Флеров очень быстро проявил свои способности, открыл спонтанное деление вместе Константином Петржаком, который был старше его на семь лет. Это 1939 год — совершенно блистательный год для ленинградской физики. И тут война — и они оба, Флеров и Петржак, пошли на фронт. Петрожак в одну сторону, Флеров в другую. Петржак был спортсмен, ходил на лыжах — в разведке был, на Ладоге. А Георгий Николаевич был токарь, он из армии писал письмо Сталину о том, что ядерная энергия может быть использована в военных действиях, что немцы этим занимаются и это все засекречено. Он не один раз писал такие письма, один из вариантов у нас даже есть в мемориальном кабинете Флерова. Он понял, что это война — дело техники, шашкой наголо тут не одолеешь.
Когда начался ядерный проект, он, разумеется, был привлечен, участвовал в испытании первой ядерной бомбы.

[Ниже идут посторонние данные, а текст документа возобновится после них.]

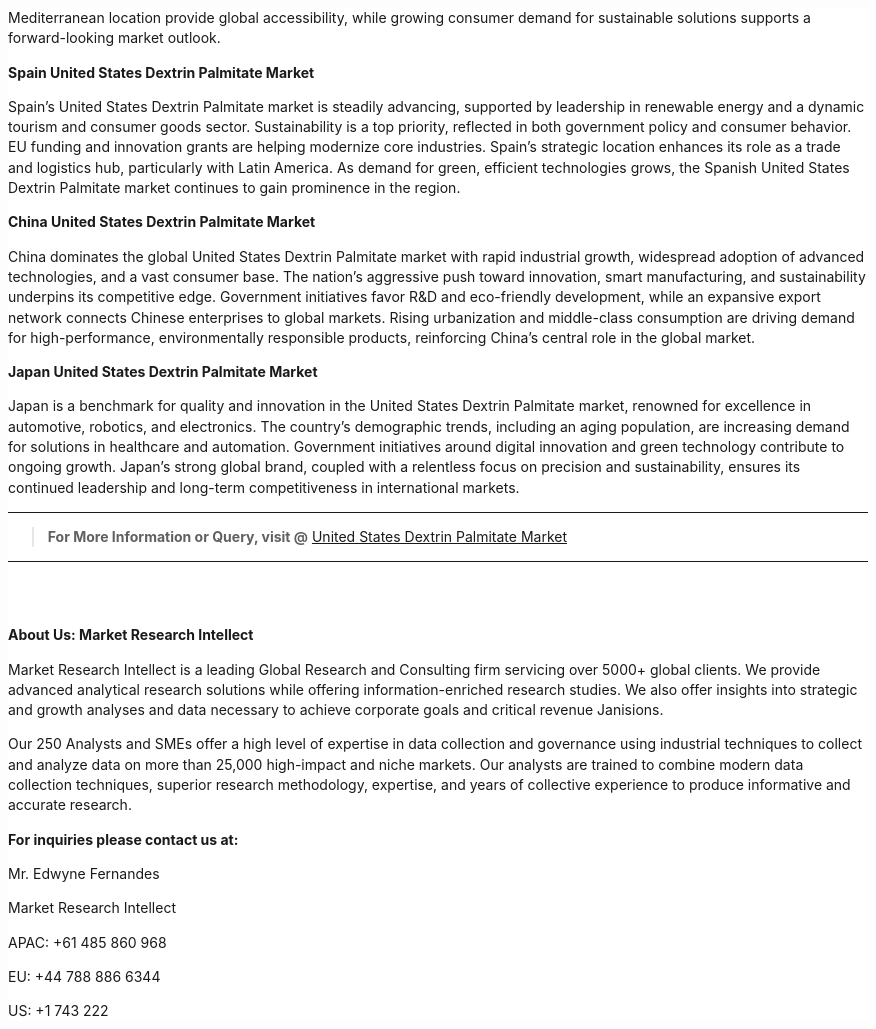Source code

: Mediterranean location provide global accessibility, while growing consumer demand for sustainable solutions supports a forward-looking market outlook.</p><p class="" data-start="4424" data-end="4975"><strong data-start="4424" data-end="4445">Spain United States Dextrin Palmitate Market</strong></p><p class="" data-start="4424" data-end="4975">Spain&rsquo;s United States Dextrin Palmitate market is steadily advancing, supported by leadership in renewable energy and a dynamic tourism and consumer goods sector. Sustainability is a top priority, reflected in both government policy and consumer behavior. EU funding and innovation grants are helping modernize core industries. Spain&rsquo;s strategic location enhances its role as a trade and logistics hub, particularly with Latin America. As demand for green, efficient technologies grows, the Spanish United States Dextrin Palmitate market continues to gain prominence in the region.</p><p class="" data-start="4977" data-end="5589"><strong data-start="4977" data-end="4998">China United States Dextrin Palmitate Market</strong></p><p class="" data-start="4977" data-end="5589">China dominates the global United States Dextrin Palmitate market with rapid industrial growth, widespread adoption of advanced technologies, and a vast consumer base. The nation&rsquo;s aggressive push toward innovation, smart manufacturing, and sustainability underpins its competitive edge. Government initiatives favor R&amp;D and eco-friendly development, while an expansive export network connects Chinese enterprises to global markets. Rising urbanization and middle-class consumption are driving demand for high-performance, environmentally responsible products, reinforcing China&rsquo;s central role in the global market.</p><p class="" data-start="5591" data-end="6162"><strong data-start="5591" data-end="5612">Japan United States Dextrin Palmitate Market</strong></p><p class="" data-start="5591" data-end="6162">Japan is a benchmark for quality and innovation in the United States Dextrin Palmitate market, renowned for excellence in automotive, robotics, and electronics. The country&rsquo;s demographic trends, including an aging population, are increasing demand for solutions in healthcare and automation. Government initiatives around digital innovation and green technology contribute to ongoing growth. Japan&rsquo;s strong global brand, coupled with a relentless focus on precision and sustainability, ensures its continued leadership and long-term competitiveness in international markets.</p><hr /><blockquote><p><span class="font-[700]"><strong>For More Information or Query, visit&nbsp;@</strong>&nbsp;</span><span class="font-[700]"><a href="https://www.marketresearchintellect.com/product/global-dextrin-palmitate-market/?utm_source=Linkedin&utm_medium=019" target="_blank" data-tracking-control-name="article-ssr-frontend-pulse_little-text-block" data-tracking-will-navigate="" data-test-link="">United States Dextrin Palmitate Market</a></span></p></blockquote><hr /><h3>&nbsp;</h3><p><strong><span class="font-[700]">About Us: Market Research Intellect</span></strong></p><p><span class="">Market Research Intellect is a leading Global Research and Consulting firm servicing over 5000+ global clients. We provide advanced analytical research solutions while offering information-enriched research studies.&nbsp;</span>We also offer insights into strategic and growth analyses and data necessary to achieve corporate goals and critical revenue Janisions.</p><p><span class="">Our 250 Analysts and SMEs offer a high level of expertise in data collection and governance using industrial techniques to collect and analyze data on more than 25,000 high-impact and niche markets. Our analysts are trained to combine modern data collection techniques, superior research methodology, expertise, and years of collective experience to produce informative and accurate research.</span></p><p><strong>For inquiries please contact us at:</strong></p><p>Mr. Edwyne Fernandes</p><p>Market Research Intellect</p><p>APAC: +61 485 860 968</p><p>EU: +44 788 886 6344</p><p>US: +1 743 222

Но, когда в 1949 году испытание кончилось, многие вернулись к своим научным делам. И Флеров тоже, хотя в испытаниях ядерной бомбы он играл одну из главных ролей. Я никогда не расспрашивал его о работе на атомную бомбу, потому что знал, что люди дают подписку о неразглашении, и он сам не рассказывал. Но иногда что-то проявлялось, проскальзывало, и из этих отдельных моментов я понял, что это была очень непростая жизнь. Например, такой момент. Мы запускаем ускоритель, и он плохо работает. И вдруг начало получаться — лучше, лучше, лучше. И операторы стоят вокруг меня, а я стою, словно веревочку распутываю — выше, выше, выше. И тут вдруг все пропало — не могу восстановить. В девять часов вечера к нам пускается Флёров. Он спрашивает, что случилось. И я говорю, так и так, ускоритель не работает. Георгий Николаевич спрашивает: «А почему прибор зашкаливает?». Я отвечаю, что не успели еще заменить, сделаем в ближайшее время. Флёров подходит во второй раз и спрашивает, почему зашкаливает прибор. Я говорю: «Он плохо работает, и не надо на него обращать внимание». Когда он меня в третий раз спросил, что случилось с прибором, я вспылил и вышел в коридор — ну что это такое, что за издевательство с его стороны. Возвращаюсь, а его нет уже. Поднялся наверх к нему в кабинет, он предлагает мне чай. Я говорю: «Ну какой чай! Я понимаю, что нужно заниматься другим, а не этим». Он мне начинает рассказывать: «Извините пожалуйста, не могу видеть, как зашкаливает прибор. Когда два куска 235-ого урана сходятся, то идет поток нейтронов, и может быть ядерный взрыв. Надо быть осторожным, вовремя остановиться. Идет эксперимент, в этот момент раздается звонок — звонит Курчатов и зовет меня к себе, я помощнику говорю, что держать нужно так. Я прихожу, счетчик молчит, а прибор зашкаливает. Я как сумасшедший вбежал в зал и мне показалось, что там все сияло. После этого помощник лежал месяц в больнице».
Очень непросто там было. А в мирной жизни нам всем казалось, что он чересчур строг и слишком закручивает гайки. Но он просто по-другому не мог, он оттуда пришел, там все было вот так. Но на самом деле он был широко мыслящий человек, прекрасно разбирался в живописи, театре. Мой друг, известный скульптор, из Академии художеств, делал его скульптуру, потом они подружились с Флеровым, ходили друг к другу в гости. Так вот, этот скульптор говорил: «Никогда не скажешь, что он физик, а просто глубоко знающий и чувствующий человек». Мне был Флеров очень интересен в первую очередь потому, что и я ему был небезразличен. Георгий Николаевич всегда, каждый вечер спрашивал, что и как у меня, как продвигается, никогда не оставлял без внимания.